[Opening Data for this task section]

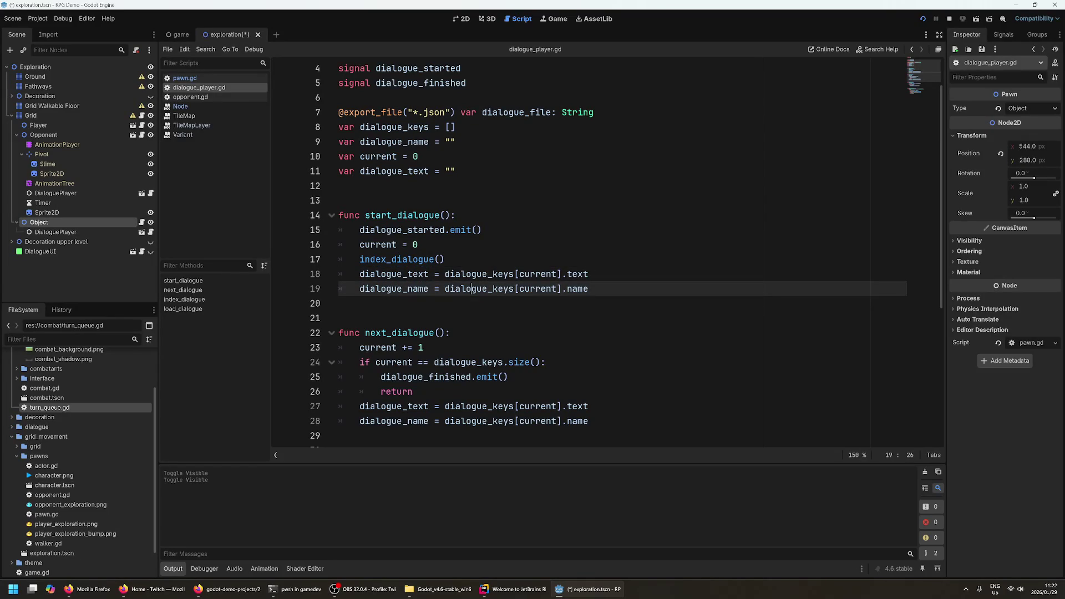
- Review the dialogue_keys variable and the signals at the top of the script
{"action": "left_click", "coordinate": [387, 127]}
{"action": "key", "text": "Up"}
{"action": "key", "text": "Down"}
{"action": "key", "text": "Up"}
{"action": "key", "text": "Up"}
{"action": "scroll", "coordinate": [610, 249], "scroll_direction": "up", "scroll_amount": 1}
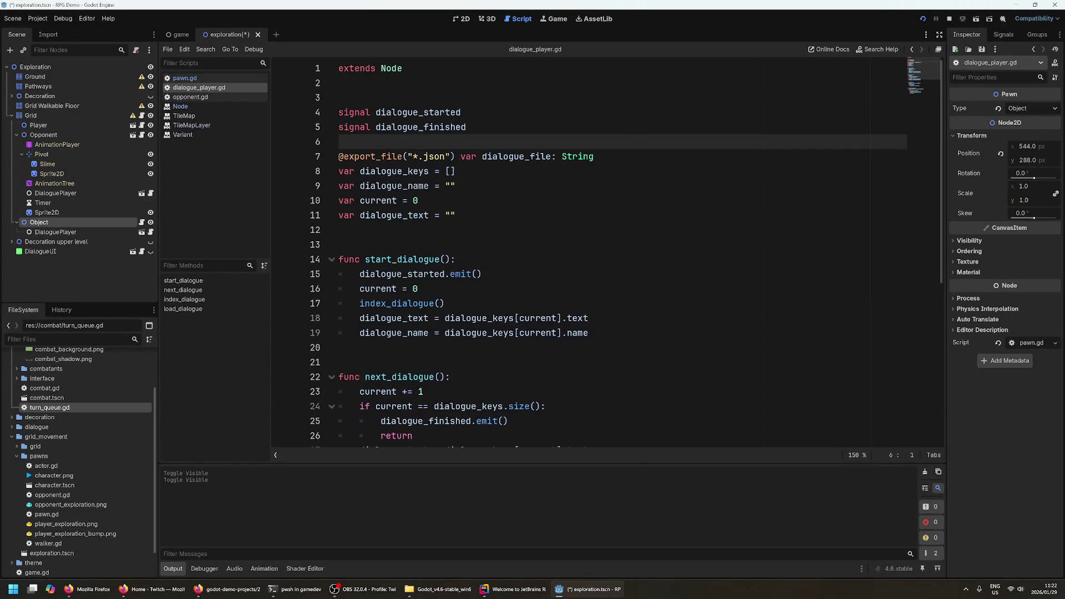
{"action": "scroll", "coordinate": [610, 250], "scroll_direction": "down", "scroll_amount": 6}
- Inspect load_dialogue's FileAccess.open call and JSON parsing, then select a FileSystem folder
{"action": "left_click", "coordinate": [409, 334]}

[Closing Data for this task section]

# What is being asked:
Repeat each record exactly as shown above, dropping all images.

# Response:
- Review the dialogue_keys variable and the signals at the top of the script
{"action": "left_click", "coordinate": [387, 127]}
{"action": "key", "text": "Up"}
{"action": "key", "text": "Down"}
{"action": "key", "text": "Up"}
{"action": "key", "text": "Up"}
{"action": "scroll", "coordinate": [610, 249], "scroll_direction": "up", "scroll_amount": 1}
{"action": "scroll", "coordinate": [610, 250], "scroll_direction": "down", "scroll_amount": 6}
- Inspect load_dialogue's FileAccess.open call and JSON parsing, then select a FileSystem folder
{"action": "left_click", "coordinate": [409, 334]}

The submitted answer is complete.